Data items
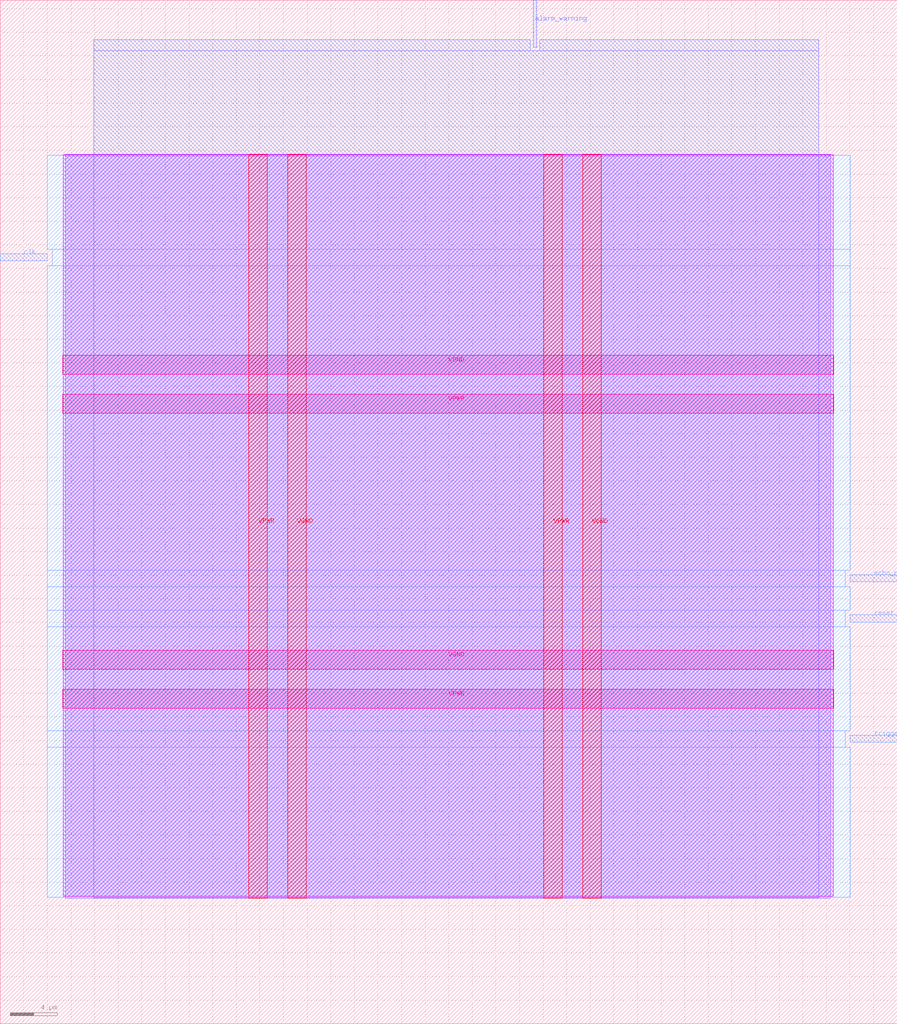
<source format=lef>
VERSION 5.7 ;
  NOWIREEXTENSIONATPIN ON ;
  DIVIDERCHAR "/" ;
  BUSBITCHARS "[]" ;
MACRO parking_sensor_top
  CLASS BLOCK ;
  FOREIGN parking_sensor_top ;
  ORIGIN 0.000 0.000 ;
  SIZE 76.005 BY 86.725 ;
  PIN VGND
    DIRECTION INOUT ;
    USE GROUND ;
    PORT
      LAYER met4 ;
        RECT 24.340 10.640 25.940 73.680 ;
    END
    PORT
      LAYER met4 ;
        RECT 49.340 10.640 50.940 73.680 ;
    END
    PORT
      LAYER met5 ;
        RECT 5.280 30.030 70.620 31.630 ;
    END
    PORT
      LAYER met5 ;
        RECT 5.280 55.030 70.620 56.630 ;
    END
  END VGND
  PIN VPWR
    DIRECTION INOUT ;
    USE POWER ;
    PORT
      LAYER met4 ;
        RECT 21.040 10.640 22.640 73.680 ;
    END
    PORT
      LAYER met4 ;
        RECT 46.040 10.640 47.640 73.680 ;
    END
    PORT
      LAYER met5 ;
        RECT 5.280 26.730 70.620 28.330 ;
    END
    PORT
      LAYER met5 ;
        RECT 5.280 51.730 70.620 53.330 ;
    END
  END VPWR
  PIN alarm_warning
    DIRECTION OUTPUT ;
    USE SIGNAL ;
    ANTENNADIFFAREA 0.445500 ;
    PORT
      LAYER met2 ;
        RECT 45.170 82.725 45.450 86.725 ;
    END
  END alarm_warning
  PIN clk
    DIRECTION INPUT ;
    USE SIGNAL ;
    ANTENNAGATEAREA 0.852000 ;
    PORT
      LAYER met3 ;
        RECT 0.000 64.640 4.000 65.240 ;
    END
  END clk
  PIN echo_pulse
    DIRECTION INPUT ;
    USE SIGNAL ;
    ANTENNAGATEAREA 0.196500 ;
    PORT
      LAYER met3 ;
        RECT 72.005 37.440 76.005 38.040 ;
    END
  END echo_pulse
  PIN reset
    DIRECTION INPUT ;
    USE SIGNAL ;
    ANTENNAGATEAREA 0.196500 ;
    PORT
      LAYER met3 ;
        RECT 72.005 34.040 76.005 34.640 ;
    END
  END reset
  PIN trigger_pulse
    DIRECTION OUTPUT ;
    USE SIGNAL ;
    ANTENNADIFFAREA 0.445500 ;
    PORT
      LAYER met3 ;
        RECT 72.005 23.840 76.005 24.440 ;
    END
  END trigger_pulse
  OBS
      LAYER nwell ;
        RECT 5.330 10.795 70.570 73.630 ;
      LAYER li1 ;
        RECT 5.520 10.795 70.380 73.525 ;
      LAYER met1 ;
        RECT 5.520 10.640 70.380 73.680 ;
      LAYER met2 ;
        RECT 7.920 82.445 44.890 83.370 ;
        RECT 45.730 82.445 69.370 83.370 ;
        RECT 7.920 10.695 69.370 82.445 ;
      LAYER met3 ;
        RECT 4.000 65.640 72.005 73.605 ;
        RECT 4.400 64.240 72.005 65.640 ;
        RECT 4.000 38.440 72.005 64.240 ;
        RECT 4.000 37.040 71.605 38.440 ;
        RECT 4.000 35.040 72.005 37.040 ;
        RECT 4.000 33.640 71.605 35.040 ;
        RECT 4.000 24.840 72.005 33.640 ;
        RECT 4.000 23.440 71.605 24.840 ;
        RECT 4.000 10.715 72.005 23.440 ;
  END
END parking_sensor_top
END LIBRARY


</source>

● **Exercise description**
Only the lines from where the data begins to the line with "RECT 7.920 10.695 69.370 82.445 ;", both of them included, should be reproduced word for word; no pictures.

● **The answer**
<source format=lef>
VERSION 5.7 ;
  NOWIREEXTENSIONATPIN ON ;
  DIVIDERCHAR "/" ;
  BUSBITCHARS "[]" ;
MACRO parking_sensor_top
  CLASS BLOCK ;
  FOREIGN parking_sensor_top ;
  ORIGIN 0.000 0.000 ;
  SIZE 76.005 BY 86.725 ;
  PIN VGND
    DIRECTION INOUT ;
    USE GROUND ;
    PORT
      LAYER met4 ;
        RECT 24.340 10.640 25.940 73.680 ;
    END
    PORT
      LAYER met4 ;
        RECT 49.340 10.640 50.940 73.680 ;
    END
    PORT
      LAYER met5 ;
        RECT 5.280 30.030 70.620 31.630 ;
    END
    PORT
      LAYER met5 ;
        RECT 5.280 55.030 70.620 56.630 ;
    END
  END VGND
  PIN VPWR
    DIRECTION INOUT ;
    USE POWER ;
    PORT
      LAYER met4 ;
        RECT 21.040 10.640 22.640 73.680 ;
    END
    PORT
      LAYER met4 ;
        RECT 46.040 10.640 47.640 73.680 ;
    END
    PORT
      LAYER met5 ;
        RECT 5.280 26.730 70.620 28.330 ;
    END
    PORT
      LAYER met5 ;
        RECT 5.280 51.730 70.620 53.330 ;
    END
  END VPWR
  PIN alarm_warning
    DIRECTION OUTPUT ;
    USE SIGNAL ;
    ANTENNADIFFAREA 0.445500 ;
    PORT
      LAYER met2 ;
        RECT 45.170 82.725 45.450 86.725 ;
    END
  END alarm_warning
  PIN clk
    DIRECTION INPUT ;
    USE SIGNAL ;
    ANTENNAGATEAREA 0.852000 ;
    PORT
      LAYER met3 ;
        RECT 0.000 64.640 4.000 65.240 ;
    END
  END clk
  PIN echo_pulse
    DIRECTION INPUT ;
    USE SIGNAL ;
    ANTENNAGATEAREA 0.196500 ;
    PORT
      LAYER met3 ;
        RECT 72.005 37.440 76.005 38.040 ;
    END
  END echo_pulse
  PIN reset
    DIRECTION INPUT ;
    USE SIGNAL ;
    ANTENNAGATEAREA 0.196500 ;
    PORT
      LAYER met3 ;
        RECT 72.005 34.040 76.005 34.640 ;
    END
  END reset
  PIN trigger_pulse
    DIRECTION OUTPUT ;
    USE SIGNAL ;
    ANTENNADIFFAREA 0.445500 ;
    PORT
      LAYER met3 ;
        RECT 72.005 23.840 76.005 24.440 ;
    END
  END trigger_pulse
  OBS
      LAYER nwell ;
        RECT 5.330 10.795 70.570 73.630 ;
      LAYER li1 ;
        RECT 5.520 10.795 70.380 73.525 ;
      LAYER met1 ;
        RECT 5.520 10.640 70.380 73.680 ;
      LAYER met2 ;
        RECT 7.920 82.445 44.890 83.370 ;
        RECT 45.730 82.445 69.370 83.370 ;
        RECT 7.920 10.695 69.370 82.445 ;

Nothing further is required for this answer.